---- Input rows

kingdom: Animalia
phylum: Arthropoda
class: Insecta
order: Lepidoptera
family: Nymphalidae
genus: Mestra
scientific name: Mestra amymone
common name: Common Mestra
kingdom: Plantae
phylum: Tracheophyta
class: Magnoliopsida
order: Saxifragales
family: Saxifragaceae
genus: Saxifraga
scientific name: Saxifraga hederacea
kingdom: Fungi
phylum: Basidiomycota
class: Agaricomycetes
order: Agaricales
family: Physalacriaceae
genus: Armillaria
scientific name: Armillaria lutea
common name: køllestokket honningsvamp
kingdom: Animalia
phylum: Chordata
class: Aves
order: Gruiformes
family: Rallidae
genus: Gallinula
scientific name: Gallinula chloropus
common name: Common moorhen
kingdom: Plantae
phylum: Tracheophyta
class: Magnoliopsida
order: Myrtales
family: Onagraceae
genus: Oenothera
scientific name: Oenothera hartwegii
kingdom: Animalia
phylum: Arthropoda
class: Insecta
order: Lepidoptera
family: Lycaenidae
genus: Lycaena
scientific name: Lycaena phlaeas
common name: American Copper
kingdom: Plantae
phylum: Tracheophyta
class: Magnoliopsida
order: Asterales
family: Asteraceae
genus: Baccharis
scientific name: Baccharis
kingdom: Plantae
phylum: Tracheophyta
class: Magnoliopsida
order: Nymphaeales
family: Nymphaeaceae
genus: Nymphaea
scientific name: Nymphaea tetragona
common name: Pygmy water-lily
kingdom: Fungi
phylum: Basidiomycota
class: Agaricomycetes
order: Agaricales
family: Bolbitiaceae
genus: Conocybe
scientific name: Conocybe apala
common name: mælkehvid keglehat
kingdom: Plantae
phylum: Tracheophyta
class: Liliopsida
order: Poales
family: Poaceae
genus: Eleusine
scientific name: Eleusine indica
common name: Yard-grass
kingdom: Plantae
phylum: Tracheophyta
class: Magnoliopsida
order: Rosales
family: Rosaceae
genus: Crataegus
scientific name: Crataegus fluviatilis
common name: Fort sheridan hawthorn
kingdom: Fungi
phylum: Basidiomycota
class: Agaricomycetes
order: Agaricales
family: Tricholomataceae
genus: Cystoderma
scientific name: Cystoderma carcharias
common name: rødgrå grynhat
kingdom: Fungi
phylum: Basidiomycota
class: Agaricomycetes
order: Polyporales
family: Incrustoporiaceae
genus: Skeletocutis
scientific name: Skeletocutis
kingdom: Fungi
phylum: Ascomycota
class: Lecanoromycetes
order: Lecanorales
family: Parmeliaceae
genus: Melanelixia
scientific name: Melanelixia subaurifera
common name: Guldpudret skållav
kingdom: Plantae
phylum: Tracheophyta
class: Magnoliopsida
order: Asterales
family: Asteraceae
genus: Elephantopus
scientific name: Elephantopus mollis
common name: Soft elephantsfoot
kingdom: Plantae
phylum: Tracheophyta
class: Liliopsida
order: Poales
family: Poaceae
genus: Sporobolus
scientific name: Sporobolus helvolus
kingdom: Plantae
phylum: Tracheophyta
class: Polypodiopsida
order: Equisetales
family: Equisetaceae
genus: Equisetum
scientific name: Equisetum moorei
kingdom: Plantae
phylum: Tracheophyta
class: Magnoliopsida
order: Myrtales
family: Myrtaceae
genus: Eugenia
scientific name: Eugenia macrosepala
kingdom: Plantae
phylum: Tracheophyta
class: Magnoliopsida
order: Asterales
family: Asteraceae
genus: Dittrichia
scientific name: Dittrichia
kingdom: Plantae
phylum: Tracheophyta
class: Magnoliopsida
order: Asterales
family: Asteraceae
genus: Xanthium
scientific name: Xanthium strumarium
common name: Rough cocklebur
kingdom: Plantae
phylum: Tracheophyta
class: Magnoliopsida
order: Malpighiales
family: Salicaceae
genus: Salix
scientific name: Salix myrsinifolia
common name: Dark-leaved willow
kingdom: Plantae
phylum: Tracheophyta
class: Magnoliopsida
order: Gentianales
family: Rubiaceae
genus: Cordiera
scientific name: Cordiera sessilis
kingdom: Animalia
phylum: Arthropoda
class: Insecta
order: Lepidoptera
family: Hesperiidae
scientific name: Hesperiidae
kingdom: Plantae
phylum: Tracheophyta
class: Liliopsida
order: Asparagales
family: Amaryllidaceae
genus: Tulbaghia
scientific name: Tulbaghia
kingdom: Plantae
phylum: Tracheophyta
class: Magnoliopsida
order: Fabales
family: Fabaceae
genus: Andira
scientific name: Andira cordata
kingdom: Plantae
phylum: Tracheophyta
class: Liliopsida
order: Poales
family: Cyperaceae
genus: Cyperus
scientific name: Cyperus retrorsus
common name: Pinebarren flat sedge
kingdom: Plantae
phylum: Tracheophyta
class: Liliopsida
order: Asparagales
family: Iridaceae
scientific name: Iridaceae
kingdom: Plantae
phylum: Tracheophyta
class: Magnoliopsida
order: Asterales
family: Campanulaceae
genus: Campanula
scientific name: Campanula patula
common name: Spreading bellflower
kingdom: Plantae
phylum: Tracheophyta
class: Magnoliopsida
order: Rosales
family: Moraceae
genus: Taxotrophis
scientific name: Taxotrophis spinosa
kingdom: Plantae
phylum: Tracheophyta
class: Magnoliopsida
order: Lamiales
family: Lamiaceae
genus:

--------

Exercise description: Rewrite every line from all the items above as a Markdown table with two columns, Row and Line. Number each row and skip any blank lines.

Written solution:
| Row | Line |
|---|---|
| 1 | kingdom: Animalia |
| 2 | phylum: Arthropoda |
| 3 | class: Insecta |
| 4 | order: Lepidoptera |
| 5 | family: Nymphalidae |
| 6 | genus: Mestra |
| 7 | scientific name: Mestra amymone |
| 8 | common name: Common Mestra |
| 9 | kingdom: Plantae |
| 10 | phylum: Tracheophyta |
| 11 | class: Magnoliopsida |
| 12 | order: Saxifragales |
| 13 | family: Saxifragaceae |
| 14 | genus: Saxifraga |
| 15 | scientific name: Saxifraga hederacea |
| 16 | kingdom: Fungi |
| 17 | phylum: Basidiomycota |
| 18 | class: Agaricomycetes |
| 19 | order: Agaricales |
| 20 | family: Physalacriaceae |
| 21 | genus: Armillaria |
| 22 | scientific name: Armillaria lutea |
| 23 | common name: køllestokket honningsvamp |
| 24 | kingdom: Animalia |
| 25 | phylum: Chordata |
| 26 | class: Aves |
| 27 | order: Gruiformes |
| 28 | family: Rallidae |
| 29 | genus: Gallinula |
| 30 | scientific name: Gallinula chloropus |
| 31 | common name: Common moorhen |
| 32 | kingdom: Plantae |
| 33 | phylum: Tracheophyta |
| 34 | class: Magnoliopsida |
| 35 | order: Myrtales |
| 36 | family: Onagraceae |
| 37 | genus: Oenothera |
| 38 | scientific name: Oenothera hartwegii |
| 39 | kingdom: Animalia |
| 40 | phylum: Arthropoda |
| 41 | class: Insecta |
| 42 | order: Lepidoptera |
| 43 | family: Lycaenidae |
| 44 | genus: Lycaena |
| 45 | scientific name: Lycaena phlaeas |
| 46 | common name: American Copper |
| 47 | kingdom: Plantae |
| 48 | phylum: Tracheophyta |
| 49 | class: Magnoliopsida |
| 50 | order: Asterales |
| 51 | family: Asteraceae |
| 52 | genus: Baccharis |
| 53 | scientific name: Baccharis |
| 54 | kingdom: Plantae |
| 55 | phylum: Tracheophyta |
| 56 | class: Magnoliopsida |
| 57 | order: Nymphaeales |
| 58 | family: Nymphaeaceae |
| 59 | genus: Nymphaea |
| 60 | scientific name: Nymphaea tetragona |
| 61 | common name: Pygmy water-lily |
| 62 | kingdom: Fungi |
| 63 | phylum: Basidiomycota |
| 64 | class: Agaricomycetes |
| 65 | order: Agaricales |
| 66 | family: Bolbitiaceae |
| 67 | genus: Conocybe |
| 68 | scientific name: Conocybe apala |
| 69 | common name: mælkehvid keglehat |
| 70 | kingdom: Plantae |
| 71 | phylum: Tracheophyta |
| 72 | class: Liliopsida |
| 73 | order: Poales |
| 74 | family: Poaceae |
| 75 | genus: Eleusine |
| 76 | scientific name: Eleusine indica |
| 77 | common name: Yard-grass |
| 78 | kingdom: Plantae |
| 79 | phylum: Tracheophyta |
| 80 | class: Magnoliopsida |
| 81 | order: Rosales |
| 82 | family: Rosaceae |
| 83 | genus: Crataegus |
| 84 | scientific name: Crataegus fluviatilis |
| 85 | common name: Fort sheridan hawthorn |
| 86 | kingdom: Fungi |
| 87 | phylum: Basidiomycota |
| 88 | class: Agaricomycetes |
| 89 | order: Agaricales |
| 90 | family: Tricholomataceae |
| 91 | genus: Cystoderma |
| 92 | scientific name: Cystoderma carcharias |
| 93 | common name: rødgrå grynhat |
| 94 | kingdom: Fungi |
| 95 | phylum: Basidiomycota |
| 96 | class: Agaricomycetes |
| 97 | order: Polyporales |
| 98 | family: Incrustoporiaceae |
| 99 | genus: Skeletocutis |
| 100 | scientific name: Skeletocutis |
| 101 | kingdom: Fungi |
| 102 | phylum: Ascomycota |
| 103 | class: Lecanoromycetes |
| 104 | order: Lecanorales |
| 105 | family: Parmeliaceae |
| 106 | genus: Melanelixia |
| 107 | scientific name: Melanelixia subaurifera |
| 108 | common name: Guldpudret skållav |
| 109 | kingdom: Plantae |
| 110 | phylum: Tracheophyta |
| 111 | class: Magnoliopsida |
| 112 | order: Asterales |
| 113 | family: Asteraceae |
| 114 | genus: Elephantopus |
| 115 | scientific name: Elephantopus mollis |
| 116 | common name: Soft elephantsfoot |
| 117 | kingdom: Plantae |
| 118 | phylum: Tracheophyta |
| 119 | class: Liliopsida |
| 120 | order: Poales |
| 121 | family: Poaceae |
| 122 | genus: Sporobolus |
| 123 | scientific name: Sporobolus helvolus |
| 124 | kingdom: Plantae |
| 125 | phylum: Tracheophyta |
| 126 | class: Polypodiopsida |
| 127 | order: Equisetales |
| 128 | family: Equisetaceae |
| 129 | genus: Equisetum |
| 130 | scientific name: Equisetum moorei |
| 131 | kingdom: Plantae |
| 132 | phylum: Tracheophyta |
| 133 | class: Magnoliopsida |
| 134 | order: Myrtales |
| 135 | family: Myrtaceae |
| 136 | genus: Eugenia |
| 137 | scientific name: Eugenia macrosepala |
| 138 | kingdom: Plantae |
| 139 | phylum: Tracheophyta |
| 140 | class: Magnoliopsida |
| 141 | order: Asterales |
| 142 | family: Asteraceae |
| 143 | genus: Dittrichia |
| 144 | scientific name: Dittrichia |
| 145 | kingdom: Plantae |
| 146 | phylum: Tracheophyta |
| 147 | class: Magnoliopsida |
| 148 | order: Asterales |
| 149 | family: Asteraceae |
| 150 | genus: Xanthium |
| 151 | scientific name: Xanthium strumarium |
| 152 | common name: Rough cocklebur |
| 153 | kingdom: Plantae |
| 154 | phylum: Tracheophyta |
| 155 | class: Magnoliopsida |
| 156 | order: Malpighiales |
| 157 | family: Salicaceae |
| 158 | genus: Salix |
| 159 | scientific name: Salix myrsinifolia |
| 160 | common name: Dark-leaved willow |
| 161 | kingdom: Plantae |
| 162 | phylum: Tracheophyta |
| 163 | class: Magnoliopsida |
| 164 | order: Gentianales |
| 165 | family: Rubiaceae |
| 166 | genus: Cordiera |
| 167 | scientific name: Cordiera sessilis |
| 168 | kingdom: Animalia |
| 169 | phylum: Arthropoda |
| 170 | class: Insecta |
| 171 | order: Lepidoptera |
| 172 | family: Hesperiidae |
| 173 | scientific name: Hesperiidae |
| 174 | kingdom: Plantae |
| 175 | phylum: Tracheophyta |
| 176 | class: Liliopsida |
| 177 | order: Asparagales |
| 178 | family: Amaryllidaceae |
| 179 | genus: Tulbaghia |
| 180 | scientific name: Tulbaghia |
| 181 | kingdom: Plantae |
| 182 | phylum: Tracheophyta |
| 183 | class: Magnoliopsida |
| 184 | order: Fabales |
| 185 | family: Fabaceae |
| 186 | genus: Andira |
| 187 | scientific name: Andira cordata |
| 188 | kingdom: Plantae |
| 189 | phylum: Tracheophyta |
| 190 | class: Liliopsida |
| 191 | order: Poales |
| 192 | family: Cyperaceae |
| 193 | genus: Cyperus |
| 194 | scientific name: Cyperus retrorsus |
| 195 | common name: Pinebarren flat sedge |
| 196 | kingdom: Plantae |
| 197 | phylum: Tracheophyta |
| 198 | class: Liliopsida |
| 199 | order: Asparagales |
| 200 | family: Iridaceae |
| 201 | scientific name: Iridaceae |
| 202 | kingdom: Plantae |
| 203 | phylum: Tracheophyta |
| 204 | class: Magnoliopsida |
| 205 | order: Asterales |
| 206 | family: Campanulaceae |
| 207 | genus: Campanula |
| 208 | scientific name: Campanula patula |
| 209 | common name: Spreading bellflower |
| 210 | kingdom: Plantae |
| 211 | phylum: Tracheophyta |
| 212 | class: Magnoliopsida |
| 213 | order: Rosales |
| 214 | family: Moraceae |
| 215 | genus: Taxotrophis |
| 216 | scientific name: Taxotrophis spinosa |
| 217 | kingdom: Plantae |
| 218 | phylum: Tracheophyta |
| 219 | class: Magnoliopsida |
| 220 | order: Lamiales |
| 221 | family: Lamiaceae |
| 222 | genus: |